Here's what he says Microsoft about this new (actually old...) breach Windows security:

This vulnerability could allow remote code execution if a user views a specially crafted Web page using a Web browser or clicks a specially crafted link in an e-mail message. Microsoft is aware that proof-of-concept exploit code has been published for the vulnerability. Microsoft is also aware of limited, targeted active attacks that use this exploit code.

More precisely, the users XP and Server 2003 who usually log in using administrator accounts they are totally exposed to the attacks of "bad guys" who take advantage of this vulnerability in the Help and Supporty Center. Restricted users they are not totally safe from dangers, but due to the fact that it is not allowed to install software permanently and, in addition, the limits of what those programs can do are quite severe, "outsiders" cannot take complete/permanent control over those computers (that's why it is recommended to use administrator accounts only when necessary).

How can we "patch" the vulnerability in the Help and Support Center?

Considering that Microsoft has not yet issued a security update to solve this problem (majora, he adds) and the one who discovered it (Tavis Ormandy, Security Researcher at Google) made it public and the methods in which it can be exploited, it is mandatory to use the temporary solution offered (to) from Microsoft.

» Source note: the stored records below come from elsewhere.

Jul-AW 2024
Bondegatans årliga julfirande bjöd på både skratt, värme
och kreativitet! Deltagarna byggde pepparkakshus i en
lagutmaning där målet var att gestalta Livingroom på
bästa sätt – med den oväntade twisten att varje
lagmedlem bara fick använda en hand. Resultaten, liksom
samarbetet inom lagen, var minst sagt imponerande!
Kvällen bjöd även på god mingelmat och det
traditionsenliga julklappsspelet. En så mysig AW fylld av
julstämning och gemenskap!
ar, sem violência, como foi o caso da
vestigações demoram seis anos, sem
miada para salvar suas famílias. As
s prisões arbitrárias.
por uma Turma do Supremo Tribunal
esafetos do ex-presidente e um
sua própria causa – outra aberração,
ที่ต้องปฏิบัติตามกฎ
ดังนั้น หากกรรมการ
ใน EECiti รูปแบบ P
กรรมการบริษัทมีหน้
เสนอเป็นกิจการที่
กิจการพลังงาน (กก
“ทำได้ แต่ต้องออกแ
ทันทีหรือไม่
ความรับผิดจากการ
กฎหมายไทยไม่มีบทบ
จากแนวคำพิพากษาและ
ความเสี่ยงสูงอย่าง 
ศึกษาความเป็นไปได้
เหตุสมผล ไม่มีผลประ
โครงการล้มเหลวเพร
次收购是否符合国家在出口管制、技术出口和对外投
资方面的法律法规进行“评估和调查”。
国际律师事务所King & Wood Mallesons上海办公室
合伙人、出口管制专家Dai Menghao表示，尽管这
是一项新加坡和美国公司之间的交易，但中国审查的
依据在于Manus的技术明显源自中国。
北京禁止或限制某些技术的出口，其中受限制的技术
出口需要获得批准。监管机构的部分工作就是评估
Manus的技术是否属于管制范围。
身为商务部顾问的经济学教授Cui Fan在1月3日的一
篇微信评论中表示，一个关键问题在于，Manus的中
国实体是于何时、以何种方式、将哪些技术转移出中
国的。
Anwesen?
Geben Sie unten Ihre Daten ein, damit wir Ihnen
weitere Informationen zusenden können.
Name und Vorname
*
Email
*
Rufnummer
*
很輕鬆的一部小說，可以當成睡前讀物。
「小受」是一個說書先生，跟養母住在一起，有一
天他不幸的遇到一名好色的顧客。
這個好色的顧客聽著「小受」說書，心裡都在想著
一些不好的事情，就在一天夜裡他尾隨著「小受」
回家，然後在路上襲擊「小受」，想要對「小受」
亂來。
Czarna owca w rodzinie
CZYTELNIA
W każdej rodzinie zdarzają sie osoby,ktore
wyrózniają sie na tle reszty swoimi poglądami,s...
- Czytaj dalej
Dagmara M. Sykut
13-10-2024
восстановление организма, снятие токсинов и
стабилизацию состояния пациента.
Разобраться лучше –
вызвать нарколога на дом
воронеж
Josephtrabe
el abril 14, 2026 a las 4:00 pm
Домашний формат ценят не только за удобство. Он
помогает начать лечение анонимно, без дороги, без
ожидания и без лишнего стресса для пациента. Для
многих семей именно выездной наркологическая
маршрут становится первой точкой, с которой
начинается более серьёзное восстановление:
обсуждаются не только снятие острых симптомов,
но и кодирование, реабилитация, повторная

Enable this fix	Disable this fix
Fix this problem Microsoft Fix it 50459	Fix this problem Microsoft Fix it 50460

Exactly what does this solve? Disable Help and Support Center (which the vast majority of users do not use anyway), in this way blocking hackers' access to vulnerable computers.

If you don't trust the fix from Microsoft (for various subjective reasons), you can solve the problem yourself, via registers:

• open regedit (Start Menu->Run->regedit) and follow the way HKEY_CLASSES_ROOTHCP
• Click-right on HCP and select Rename, then change its name (in HCP-OFF, for example).
• close regedit (no need to restart)

Note: Regardless of the temporary solution you use to patch the vulnerability, remember that, after Microsoft solves the problem in the true sense of the word, reactivate (only if you absolutely need) the Help and Support Center via Microsoft Fix it or rename the modified key in the registries.

*Windows Vista, Windows Server 2008 and Windows 7 are not affected by the gap in the HCP protocol.